Recommendations References
2. Bedside management*
2.1. Serial arterial blood gas sampling in the first 24 h of ECMO support is recommended 4,41,42
2.2. Avoiding arterial hypoxemia (PaO2 < 70 mmHg) is recommended 4,41,42
2.3. Avoiding severe arterial hyperoxia (PaO2 > 300 mmHg), especially for VA ECMO where reperfusion injury risk is high, is recommended 42,44
2.4. For patients with hypercapnia (PaCO2 > 45 mmHg), avoiding rapid change in PaCO2 within the first 24 h of ECMO support is recommended 48
2.5. Continuous monitoring of core temperature and active prevention of fever (> 37.7 °C) are recommended 51,52
2.6. Mild-moderate hypothermia (33–36 °C) for 24–48 h in VA ECMO, especially ECPR, is reasonable and may be considered 5153
2.7. Hypothermia in VV ECMO is not recommended 5153
2.8. As optimal ECMO flow and blood pressures are unknown, avoiding hypotension and maintaining mean arterial pressure > 70 mmHg should be considered.
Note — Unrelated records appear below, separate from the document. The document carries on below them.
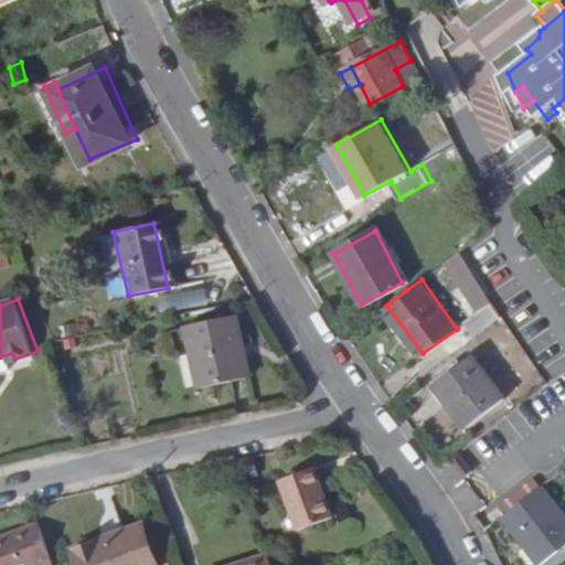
[(489,301),(461,321),(471,333),(498,313),(489,301)]
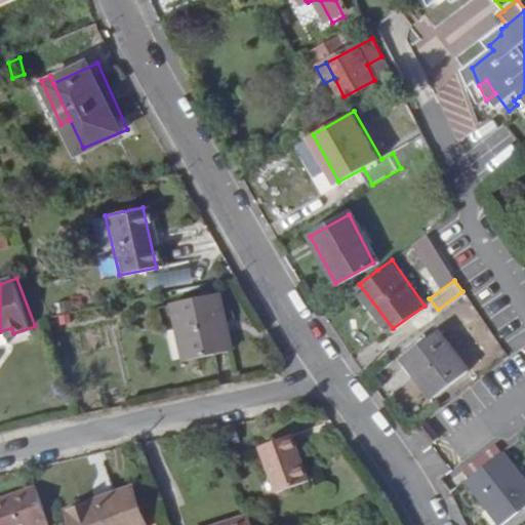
[(223,352),(209,295),(167,304),(182,360),(223,352)]
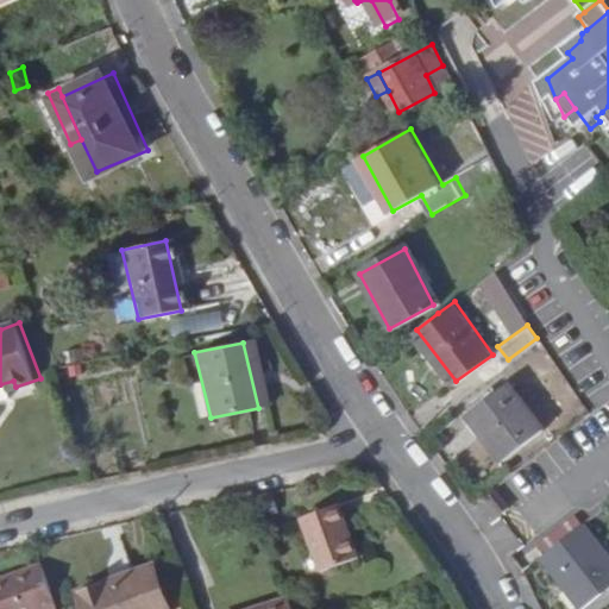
[(13,381),(0,384),(0,403),(19,397),(16,387),(13,381)]
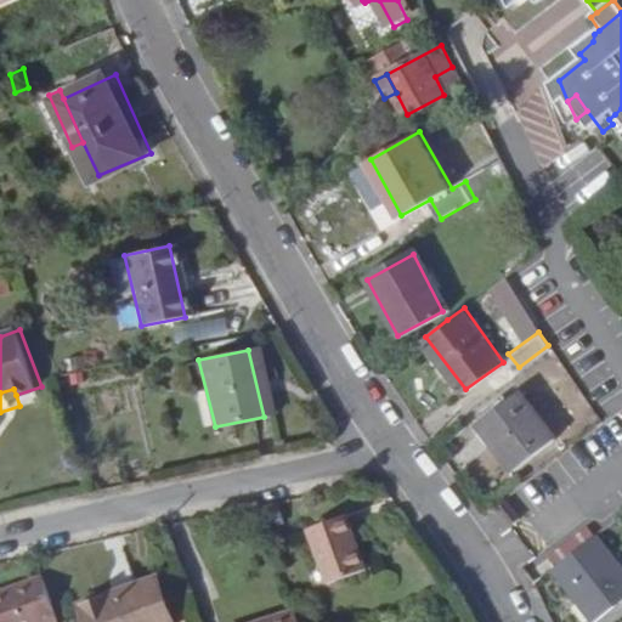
[(555,437),(522,390),(482,420),(514,467),(555,437)]
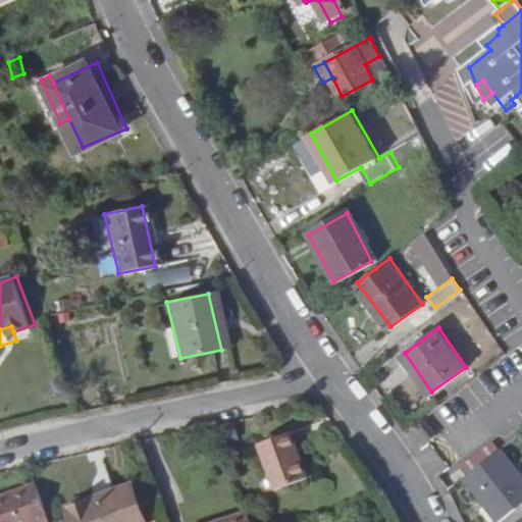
[(426,416),(436,431),(445,426),(433,411),(426,416)]
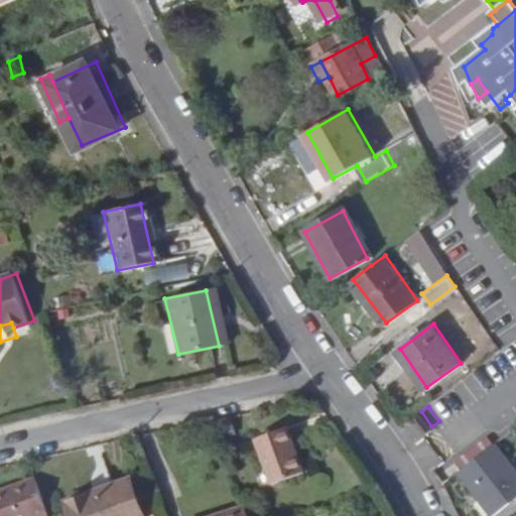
[(264,477),(297,466),(282,421),(249,432),(264,477)]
Individualized BP goals, based on the patient’s comorbidities, are recommended until further data are available 55,56
2.9. Individualized blood pressure management in ECMO patients, tailored to dynamic cerebral autoregulation function may be reasonable 58

ECMO: extracorporeal membrane oxygenation; ABI: acute brain injury; ECPR: extracorporeal pulmonary resuscitation; PaCO2: partial pressure of carbon dioxide; PaO2: partial pressure of oxygen; VA: venoarterial; VV: venovenous.

*

Results of the Delphi survey results are available in the Supplementary Material.